DOCUMENT EXTRACT.
··········

London is crammed like a chorus line dressing room with old-school pubs, but several dozen are also part of a lesser-known theatrical tradition. Since Shakespeare’s time, greasepaint-hugging taverns across the city have adapted their spare rooms to host performances for patrons who like to sip a show or two without moving too far from their favorite bar taps.


Like a permanent fringe movement, this eclectic pub theater scene still thrives, with Londoners and savvy visitors regularly squeezing into 50-seat studios for dramas, comedies, musicals and even operas. And although tickets rarely top $25, quality isn’t sacrificed: Kate Winslet and Alan Rickman cut their acting teeth in local pub theaters, so the next breakout star could be just a creaky-floored soliloquy away.

··········

(Pose estimation data)

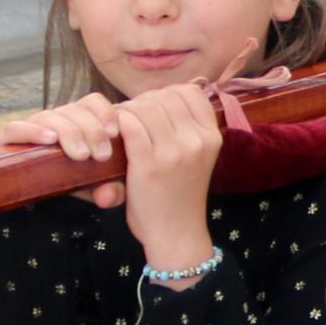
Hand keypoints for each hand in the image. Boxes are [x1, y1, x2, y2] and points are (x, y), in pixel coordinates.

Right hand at [7, 93, 134, 207]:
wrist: (30, 200)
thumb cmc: (70, 185)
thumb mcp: (96, 188)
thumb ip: (110, 190)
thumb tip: (109, 196)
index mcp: (79, 121)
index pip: (92, 102)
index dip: (105, 112)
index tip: (114, 133)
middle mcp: (56, 120)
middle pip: (75, 109)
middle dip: (92, 131)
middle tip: (101, 156)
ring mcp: (31, 127)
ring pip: (50, 117)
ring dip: (68, 133)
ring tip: (81, 155)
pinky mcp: (6, 140)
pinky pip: (15, 128)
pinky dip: (32, 131)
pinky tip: (50, 140)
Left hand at [110, 81, 227, 268]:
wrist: (176, 232)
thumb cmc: (182, 194)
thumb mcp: (199, 157)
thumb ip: (189, 129)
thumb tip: (163, 96)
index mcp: (211, 137)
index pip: (190, 92)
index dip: (167, 94)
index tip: (154, 109)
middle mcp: (197, 141)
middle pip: (165, 97)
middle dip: (143, 102)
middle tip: (131, 117)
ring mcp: (174, 152)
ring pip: (145, 108)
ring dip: (127, 111)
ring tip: (121, 125)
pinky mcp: (149, 164)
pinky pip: (130, 126)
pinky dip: (118, 124)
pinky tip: (114, 136)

··········

BRIEF A. Translate this sentence from the passage on London's pub theaters into Spanish: "London is crammed like a chorus line dressing room with old-school pubs, but several dozen are also part of a lesser-known theatrical tradition."
BRIEF B. Write the next part of the passage on London's pub theaters, picking up after its final sentence.

EXPECTED OUTPUT A. Londres está repleta de pubs de toda la vida, como el camerino de una fila de coristas, pero varias docenas de ellos forman parte además de una tradición teatral menos conocida.

EXPECTED OUTPUT B.
Today, squinting at photos of shows past on the Old Red Lion’s walls, I don’t spot any Winslets or Rickmans among stills from Diary of a Madman and The Importance of Being Earnest. But since it’s almost 3 p.m., it’s time to join the snaking line climbing the carpeted stairs to the theater. Shuffling in, I slide onto a bench in front of the stageless performance area.


Two feet away, a spotlighted actor – studiously ignoring the audience – is doing push-ups. It’s like being a fly-on-the-wall while someone goes about their daily business. The raucous pub downstairs is soon forgotten as the doors quietly close and the enveloping silence tingles with nervous expectation.


There’s just time to read the program and discover this actor’s extensive résumé of movies, TV shows and a wide array of stage productions before the house lights drop and we’re plunged right in. Watching a play in a theater this small is like being in one of those theme park flight simulators where you can’t take your eyes off the visuals and you feel every forceful action.


Penned by Thomas Middleton in the early 1600s and echoing some of Shakespeare’s racier plays, today’s bloodthirsty story of familial betrayal and murderous intent has been updated to the 1980s. But since the space is so tiny, the violence is heightened by proximity. We’re so close to the action, in fact, that when one character lights a cigarette, half the audience coughs.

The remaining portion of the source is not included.